In der mündlichen Verhandlung am 13. März 2019 wurde vor allem die Frage erörtert, ob die mit dem Bürgerbegehren angestrebte Verpflichtung der Stadt, „alles“ gegen den Bau des Tunnels zu unternehmen, einen hinreichend bestimmten und vollzugsfähigen Inhalt hat. Das Gericht wies die Beteiligten darauf hin, dass sich aus der Fragestellung nicht ergebe, welche rechtlichen und/oder politischen Mittel der Stadtrat und die Stadtver- waltung im Falle eines erfolgreichen Bürgerentscheids ergreifen müssten. Nach Ansicht des BayVGH umfasst die Formulierung des Bürgerbegehrens zwar auch das ursprüngliche, rechtlich zulässige Ziel, einen zugunsten des Tunnelbaus gefassten und dem Bundesverkehrsminister förmlich mitgeteilten Stadtratsbeschluss vom Februar 2017 zu revidieren; gefordert wird aber darüber hinaus ein weiteres Tätigwerden zur Verhinderung des Tunnels.

Gegen das Urteil des BayVGH können die unterlegenen Vertreter des Bürgerbegehrens innerhalb eines Monats nach Vorliegen der schriftlichen Urteilsgründe einen Antrag auf Zulassung der Revision beim Bundesverwaltungsgericht stellen.

(BayVGH, Urteil vom 13. März 2019, Az. 4 B 18.1851)“

 

 

In einer ersten mündlichen Reaktion hat der Vorsitzende der Bürgerinitiative „Pro Umfahrung – Contra Amtstunnel“ (BI), Klaus Huber, angekündigt, die BI werde nicht aufgeben und voraussichtlich den Weg eines zweiten Bürgerbegehrens mit einer neuen Fragestellung gehen.

Bürgermeisterin Eva John, der nach eigenen Worten Bürgerbeteiligung sehr wichtig ist, anerkannte auf Nachfrage von „Lokales-aus-Starnberg“, dass in dem Verfahren vor dem VGH intensiv juristisch diskutiert worden ist.

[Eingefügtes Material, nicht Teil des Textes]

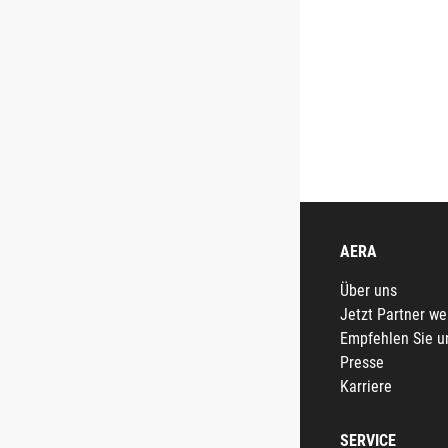
AERA
Über uns
Jetzt Partner w
Empfehlen Sie u
Presse
Karriere
SERVICE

Dabei habe der Vierte Senat des VGH gezeigt, dass er eine sehr bürgerfreundliche Haltung zu Bürgerbegehren hat und außerdem deutlich gemacht, dass zum Thema B2-Tunnel vom Grundsatz her ein Bürgerbegehren möglich ist, es also ein zulässiges Bürgerbegehren geben könnte, sagte John. Das hatte das Verwaltungsgericht München (VG) wie berichtet im vergangenen  Jahr anders gesehen. Die von den Starnberger Bürgerinitiativen gewählte Fragestellung erwecke fälschlicherweise den Eindruck, dass der Stadt Starnberg noch konkrete und valide Handlungsoptionen zur Verfügung stehen, um den Tunnelbau zu verhindern. „Tatsächlich beschränken sich die der Stadt zur Verfügung stehenden Optionen aber im Wesentlichen auf politische Appelle an den Bund, der für die Finanzierung und den Bau des B2-Tunnels zuständig ist“, hieß es in der damaligen Pressemitteilung des VG zum Urteil.